> _Work instruction_:
Only the lines below from the one containing "Montáž kotlů na biomasu" through the one containing "ктивность работы торгпредств" belong in the answer, repeated exactly and without pictures.

> _Records shown_:
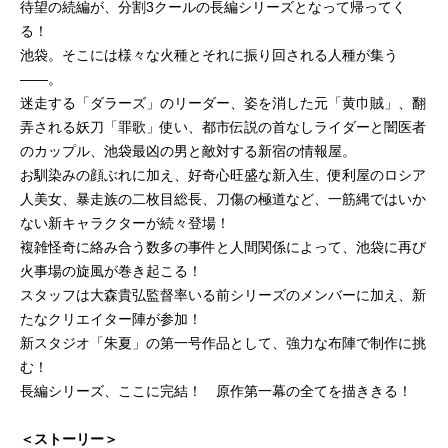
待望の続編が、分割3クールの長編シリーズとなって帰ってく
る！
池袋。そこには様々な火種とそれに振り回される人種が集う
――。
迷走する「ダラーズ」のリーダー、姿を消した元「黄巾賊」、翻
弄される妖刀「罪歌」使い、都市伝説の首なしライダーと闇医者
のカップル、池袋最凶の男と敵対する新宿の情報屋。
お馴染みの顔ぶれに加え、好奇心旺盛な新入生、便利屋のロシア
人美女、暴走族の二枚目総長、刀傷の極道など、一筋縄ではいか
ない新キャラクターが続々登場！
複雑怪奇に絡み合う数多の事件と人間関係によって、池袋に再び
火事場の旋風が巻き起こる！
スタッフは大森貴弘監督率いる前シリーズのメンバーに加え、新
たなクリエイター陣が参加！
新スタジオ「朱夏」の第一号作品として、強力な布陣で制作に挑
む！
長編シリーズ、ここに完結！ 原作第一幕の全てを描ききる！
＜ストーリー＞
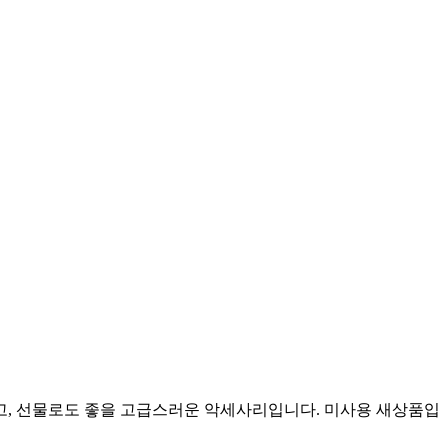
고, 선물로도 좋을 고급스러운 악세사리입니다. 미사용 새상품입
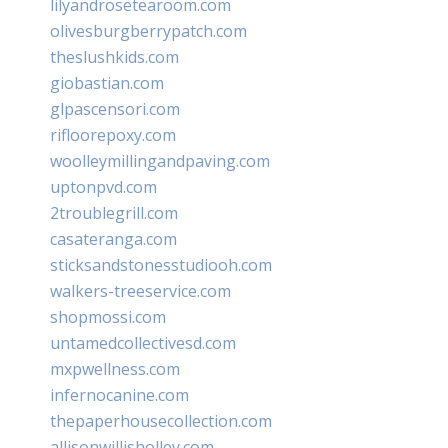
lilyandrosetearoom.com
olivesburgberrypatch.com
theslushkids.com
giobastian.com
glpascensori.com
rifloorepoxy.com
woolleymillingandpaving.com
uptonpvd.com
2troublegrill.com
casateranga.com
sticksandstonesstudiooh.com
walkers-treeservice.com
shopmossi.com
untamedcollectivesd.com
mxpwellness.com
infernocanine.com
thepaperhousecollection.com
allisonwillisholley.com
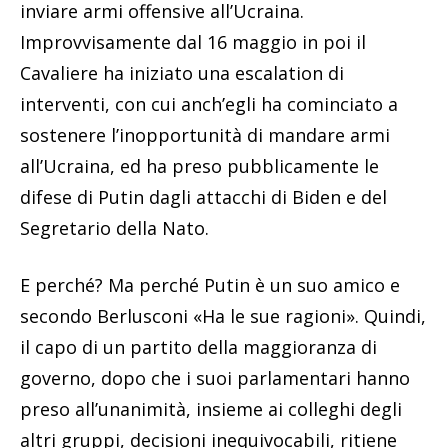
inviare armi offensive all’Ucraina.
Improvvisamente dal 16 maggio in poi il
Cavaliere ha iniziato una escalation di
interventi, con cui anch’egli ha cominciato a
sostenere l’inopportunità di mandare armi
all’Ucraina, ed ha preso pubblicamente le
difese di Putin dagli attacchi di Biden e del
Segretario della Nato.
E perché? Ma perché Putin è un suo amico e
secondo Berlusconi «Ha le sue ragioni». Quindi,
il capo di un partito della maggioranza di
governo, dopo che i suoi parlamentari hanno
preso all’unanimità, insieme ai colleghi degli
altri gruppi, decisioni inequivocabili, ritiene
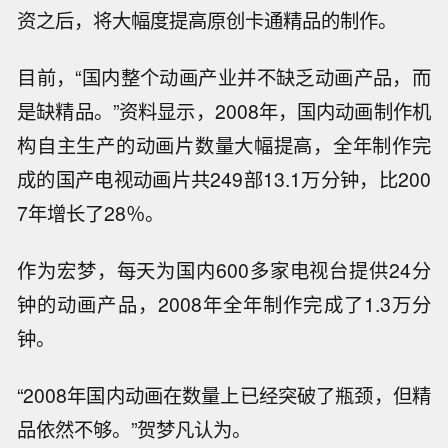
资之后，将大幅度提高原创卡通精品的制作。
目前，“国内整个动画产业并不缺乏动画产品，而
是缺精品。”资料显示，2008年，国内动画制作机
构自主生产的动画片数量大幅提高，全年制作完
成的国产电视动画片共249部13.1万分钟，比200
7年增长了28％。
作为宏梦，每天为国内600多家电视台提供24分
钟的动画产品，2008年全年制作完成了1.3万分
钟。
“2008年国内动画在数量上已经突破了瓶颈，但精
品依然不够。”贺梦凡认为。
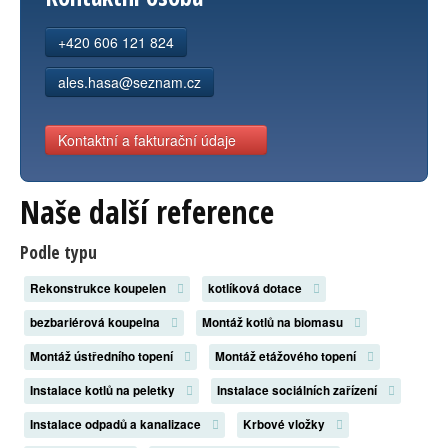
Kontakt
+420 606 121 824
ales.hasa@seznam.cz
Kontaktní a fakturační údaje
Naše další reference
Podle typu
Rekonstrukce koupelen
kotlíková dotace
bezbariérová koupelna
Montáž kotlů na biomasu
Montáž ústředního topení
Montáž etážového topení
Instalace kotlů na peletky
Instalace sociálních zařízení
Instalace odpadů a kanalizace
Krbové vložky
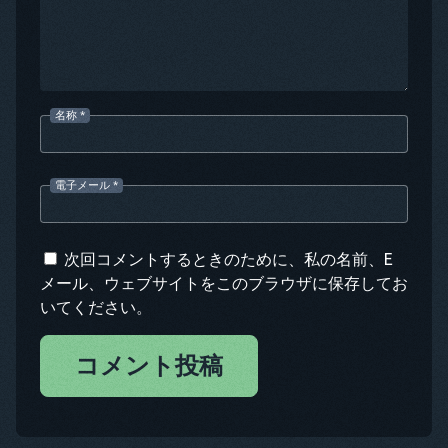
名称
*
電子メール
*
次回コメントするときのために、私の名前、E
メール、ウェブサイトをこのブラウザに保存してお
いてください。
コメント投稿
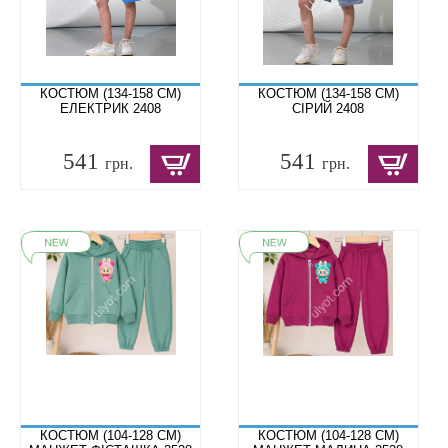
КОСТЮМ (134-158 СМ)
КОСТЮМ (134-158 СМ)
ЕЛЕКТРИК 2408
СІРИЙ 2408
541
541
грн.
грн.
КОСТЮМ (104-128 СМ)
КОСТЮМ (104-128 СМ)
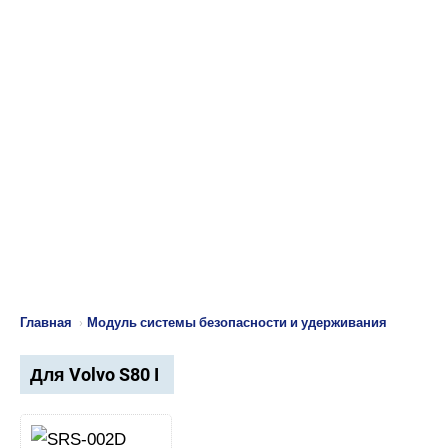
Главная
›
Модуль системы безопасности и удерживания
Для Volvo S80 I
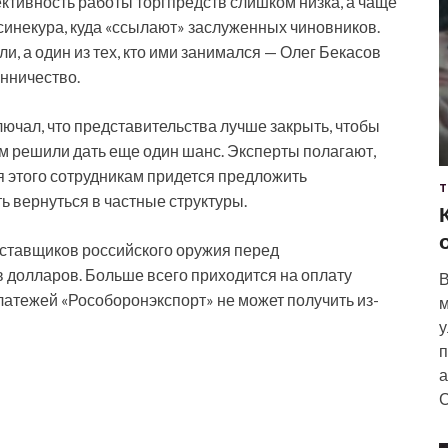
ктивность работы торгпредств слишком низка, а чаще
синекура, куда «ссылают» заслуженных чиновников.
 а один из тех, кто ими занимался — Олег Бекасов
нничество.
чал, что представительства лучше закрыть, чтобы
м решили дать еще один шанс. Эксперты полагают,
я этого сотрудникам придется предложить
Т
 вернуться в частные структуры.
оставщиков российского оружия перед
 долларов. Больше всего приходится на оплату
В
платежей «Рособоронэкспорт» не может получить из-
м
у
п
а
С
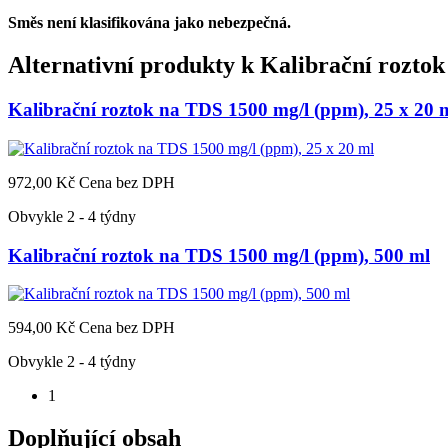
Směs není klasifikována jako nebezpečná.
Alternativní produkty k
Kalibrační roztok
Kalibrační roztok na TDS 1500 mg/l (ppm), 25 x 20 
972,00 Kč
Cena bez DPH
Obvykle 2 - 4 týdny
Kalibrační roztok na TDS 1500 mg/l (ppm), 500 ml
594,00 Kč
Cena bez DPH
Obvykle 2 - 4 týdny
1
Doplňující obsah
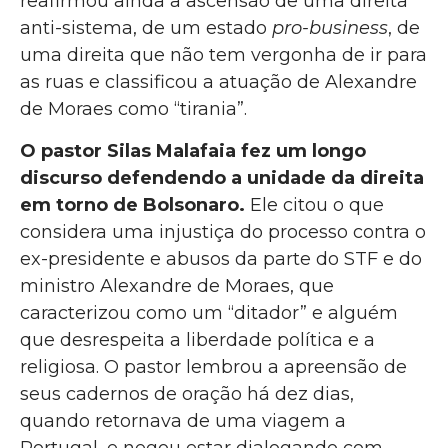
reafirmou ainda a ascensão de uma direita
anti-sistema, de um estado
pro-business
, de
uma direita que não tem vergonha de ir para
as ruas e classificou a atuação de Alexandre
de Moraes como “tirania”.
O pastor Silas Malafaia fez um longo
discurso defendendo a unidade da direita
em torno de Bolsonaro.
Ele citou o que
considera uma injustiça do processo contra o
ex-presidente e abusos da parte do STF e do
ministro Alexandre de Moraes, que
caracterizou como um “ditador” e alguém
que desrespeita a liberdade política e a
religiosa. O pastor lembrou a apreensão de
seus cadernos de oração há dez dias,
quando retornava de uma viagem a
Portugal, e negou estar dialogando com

> _Response to the task_:
Montáž kotlů na biomasu
Montáž ústředního topení
Montáž etážového topení
Instalace kotlů na peletky
Instalace sociálních zařízení
Instalace odpadů a kanalizace
Krbové vložky
名称
*
電子メール
*
次回コメントするときのために、私の名前、E
メール、ウェブサイトをこのブラウザに保存してお
いてください。
コメント投稿
КОСТЮМ (134-158 СМ)
КОСТЮМ (134-158 СМ)
ЕЛЕКТРИК 2408
СІРИЙ 2408
541
541
грн.
грн.
КОСТЮМ (104-128 СМ)
КОСТЮМ (104-128 СМ)
Главная
›
Модуль системы безопасности и удерживания
Для Volvo S80 I
ктивность работы торгпредств слишком низка, а чаще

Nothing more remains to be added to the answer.